Work item: Update the stretch of the metoprolol trial text from "In controlled clinical" through "four times daily." by rewriting it with "exercise tolerance" changed to "exercise capacity".

In controlled clinical trials, an immediate-release formulation of metoprolol has been shown to be an effective antianginal agent, reducing the number of angina attacks and increasing exercise tolerance. The dosage used in these studies ranged from 100 mg to 400 mg daily. Metoprolol succinate extended-release tablets, in dosages of 100 mg to 400 mg once daily, has been shown to possess beta-blockade similar to conventional metoprolol tablets administered two to four times daily.
14.2 Heart Failure
MERIT-HF was a double-blind, placebo-controlled study of metoprolol succinate extended-release tablets conducted in 14 countries including the U.S. It randomized 3991 patients (1990 to metoprolol succinate extended-release tablets) with ejection fraction ≤ 0.40 and NYHA Class II to IV heart failure attributable to ischemia, hypertension, or cardiomyopathy. The protocol excluded patients with contraindications to beta-blocker use, those expected to undergo heart surgery, and those within 28 days of myocardial infarction or unstable angina. The primary endpoints of the trial were (1) all-cause mortality plus all-cause hospitalization (time to first event) and (2) all-cause mortality. Patients were stabilized on optimal concomitant therapy for heart failure, including diuretics, ACE inhibitors, cardiac glycosides, and nitrates. At randomization, 41% of patients were NYHA Class II; 55% NYHA Class III; 65% of patients had heart failure attributed to ischemic heart disease; 44% had a history of hypertension; 25% had diabetes mellitus; 48% had a history of myocardial infarction. Among patients in the trial, 90% were on diuretics, 89% were on ACE inhibitors, 64% were on digitalis, 27% were on a lipid-lowering agent, 37% were on an oral anticoagulant, and the mean ejection fraction was 0.28. The mean duration of follow-up was one year. At the end of the study, the mean daily dose of metoprolol succinate extended-release tablets was 159 mg.

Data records
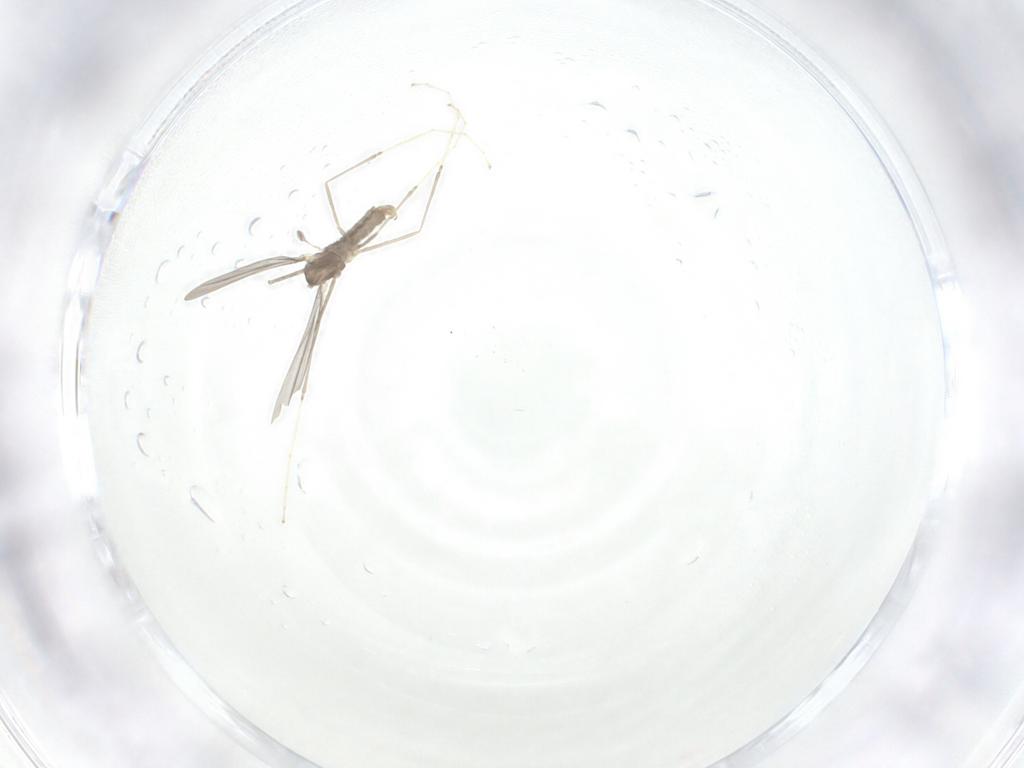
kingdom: Animalia
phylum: Arthropoda
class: Insecta
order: Diptera
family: Cecidomyiidae
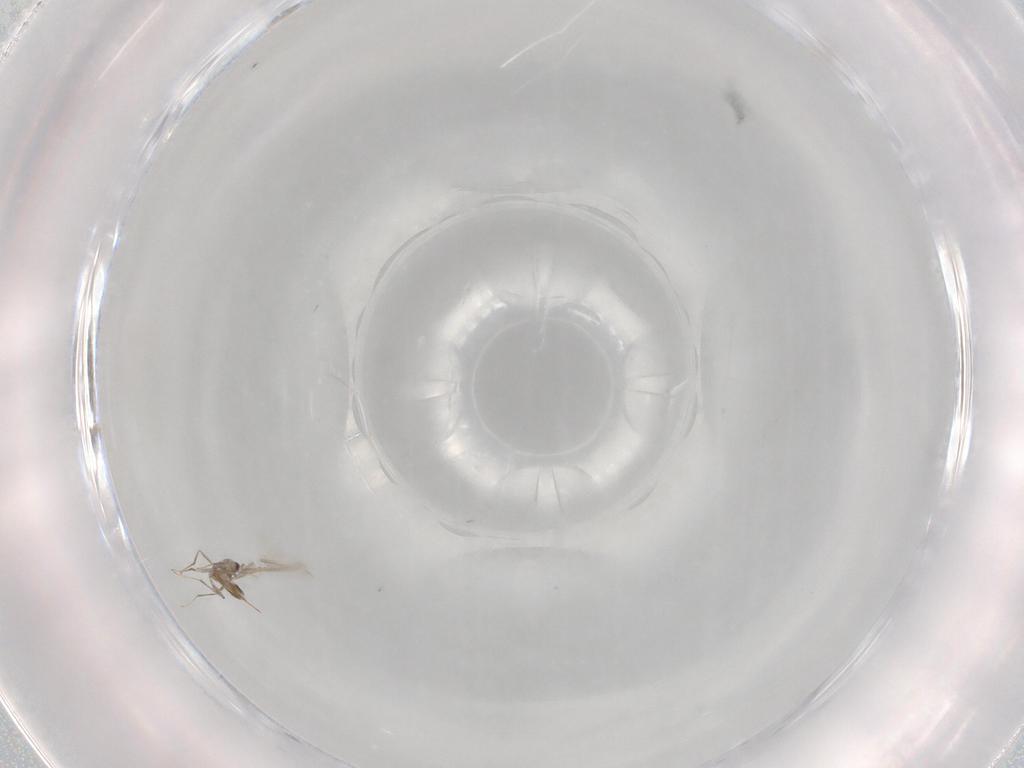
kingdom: Animalia
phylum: Arthropoda
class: Insecta
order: Hymenoptera
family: Mymaridae
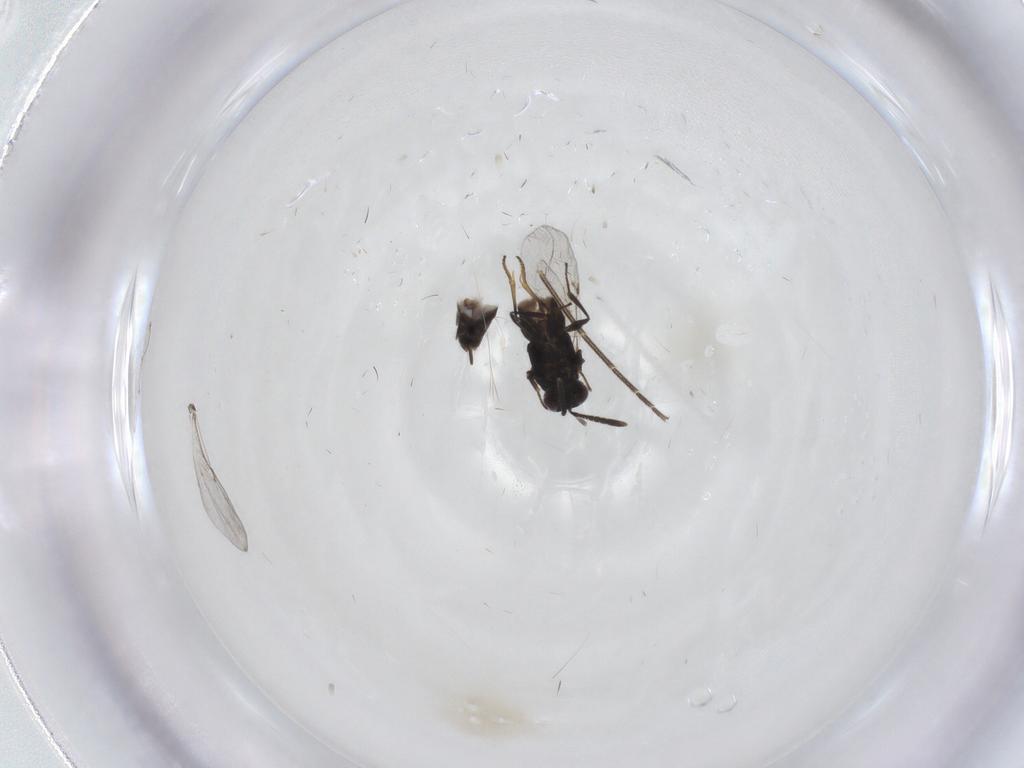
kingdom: Animalia
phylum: Arthropoda
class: Insecta
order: Hymenoptera
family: Encyrtidae
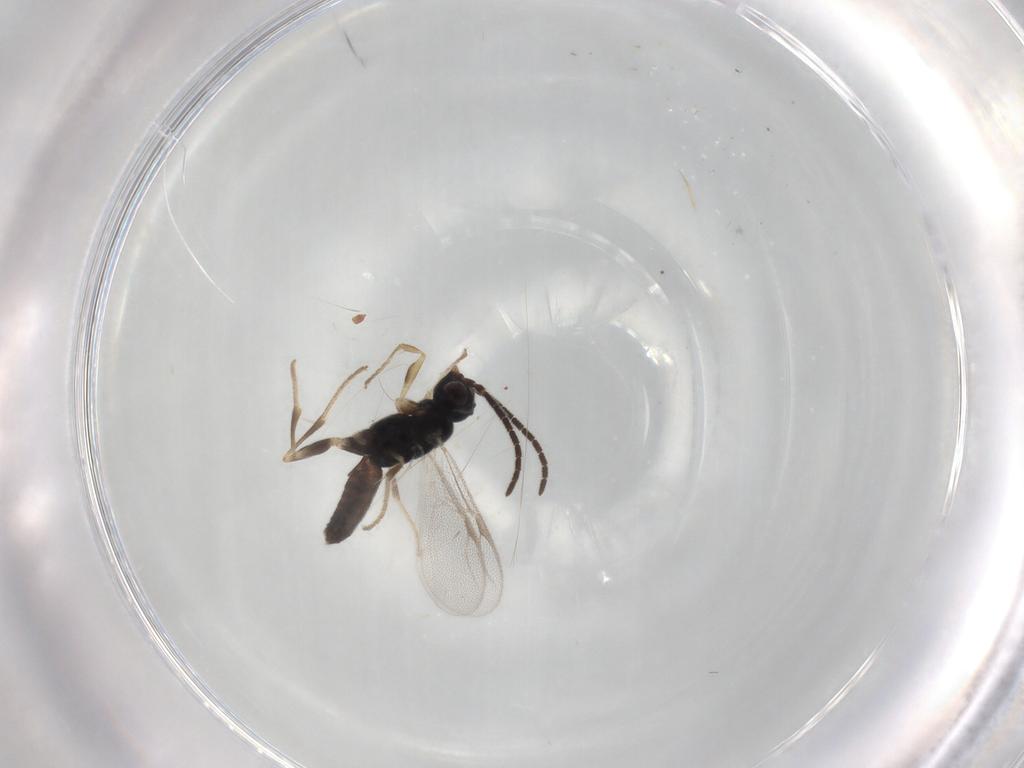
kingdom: Animalia
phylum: Arthropoda
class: Insecta
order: Hymenoptera
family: Dryinidae
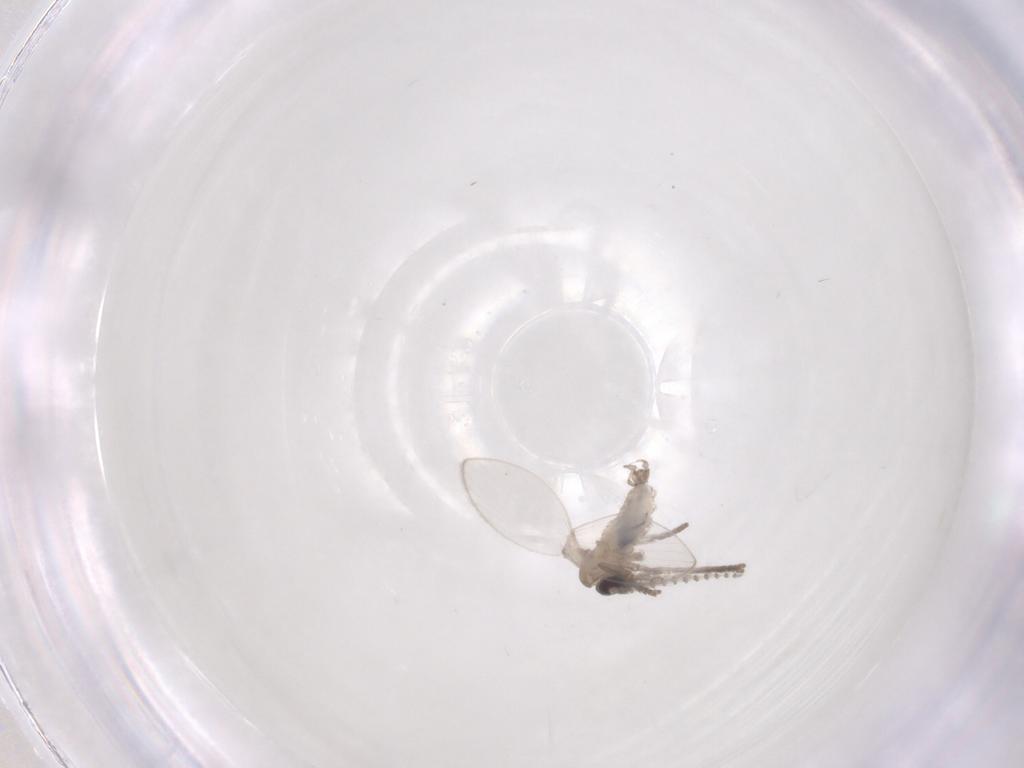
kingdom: Animalia
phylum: Arthropoda
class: Insecta
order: Diptera
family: Psychodidae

Response to this exercise:
In controlled clinical trials, an immediate-release formulation of metoprolol has been shown to be an effective antianginal agent, reducing the number of angina attacks and increasing exercise capacity. The dosage used in these studies ranged from 100 mg to 400 mg daily. Metoprolol succinate extended-release tablets, in dosages of 100 mg to 400 mg once daily, has been shown to possess beta-blockade similar to conventional metoprolol tablets administered two to four times daily.